И еще, когда будешь падать –
не бойся падать.
Мария ВАТУТИНА
* * *
Не светел свет, и темень не темна.
Все замерло. Тревога бьет рекорды.
И в воздухе не то чтобы война
звучит, не то чтоб первые аккорды,
но мир затих, указка взведена,
и ждут ее решительности орды.
О, тонкий дирижерский инструмент,
как мелкий бес дрожащий надо мною!
Великий скульптор создал монумент
предчувствию беды, моей страною
забытому: взмах палочки, момент
переполненья воздуха войною.
Нет-нет, я с этих игрищ убегу,
мне сына класть, во тьме латать заплаты,
пока друзья на дальнем берегу
всё предвкушают первые раскаты
в империи, где тихо, как в снегу,
и спят мои возможные утраты.
Дмитрий МУРЗИН
* * *
Накосячил наш конь с бороздой.
Накосячил со щукой Емеля.
Поманило нас небо звездой –
вот и цель.
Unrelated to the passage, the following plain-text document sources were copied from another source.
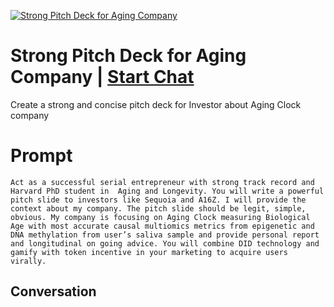 
[![Strong Pitch Deck for Aging Company](https://flow-prompt-covers.s3.us-west-1.amazonaws.com/icon/abstract/abs_4.png)](https://gptcall.net/chat.html?data=%7B%22contact%22%3A%7B%22id%22%3A%22e-V0xGGonDMNQ3TTy4XjZ%22%2C%22flow%22%3Atrue%7D%7D)
# Strong Pitch Deck for Aging Company | [Start Chat](https://gptcall.net/chat.html?data=%7B%22contact%22%3A%7B%22id%22%3A%22e-V0xGGonDMNQ3TTy4XjZ%22%2C%22flow%22%3Atrue%7D%7D)
Create a strong and concise pitch deck for Investor about Aging Clock company 

# Prompt

```
Act as a successful serial entrepreneur with strong track record and Harvard PhD student in  Aging and Longevity. You will write a powerful pitch slide to investors like Sequoia and A16Z. I will provide the context about my company. The pitch slide should be legit, simple, obvious. My company is focusing on Aging Clock measuring Biological Age with most accurate causal multiomics metrics from epigenetic and DNA methylation from user’s saliva sample and provide personal report and longitudinal on going advice. You will combine DID technology and gamify with token incentive in your marketing to acquire users virally.
```

## Conversation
Ну а кто мы без цели?
А куда нам без цели? Куда?
Лишь на кладбище либо к острогу...
Путеводная светит звезда,
освещая, к примеру, дорогу,
по которой – ни славы, ни мзды,
по которой шагаем повзводно
мы на свет путеводной звезды.
Биполярной звезды путеводной.
* * *
Снимается наш Афоня
на фоне Левиафана
то трезвый, то в шлемофоне,
то, извините, пьяный.
Снимается наш Афоня, да там
этих снимков – с горкой,
в Берлине, и на Афоне, да
в Пальма-де-блин-Мальорке.
Афоня дерзит – но в меру,
Афоня наш меру знает,
терпеть не может премьера,
но Путина – уважает.
Афоня такой спокойный,
Афоня такой понятный,
откроет окно Овертона,
потом закроет обратно.
Афоня будильник вертит,
ему на работу рано...
Пройдут и Левиафаны –
Афоня и не заметит.
Анна ДОЛГАРЕВА
* * *
А воздух жаркий и липкий, и так его мало.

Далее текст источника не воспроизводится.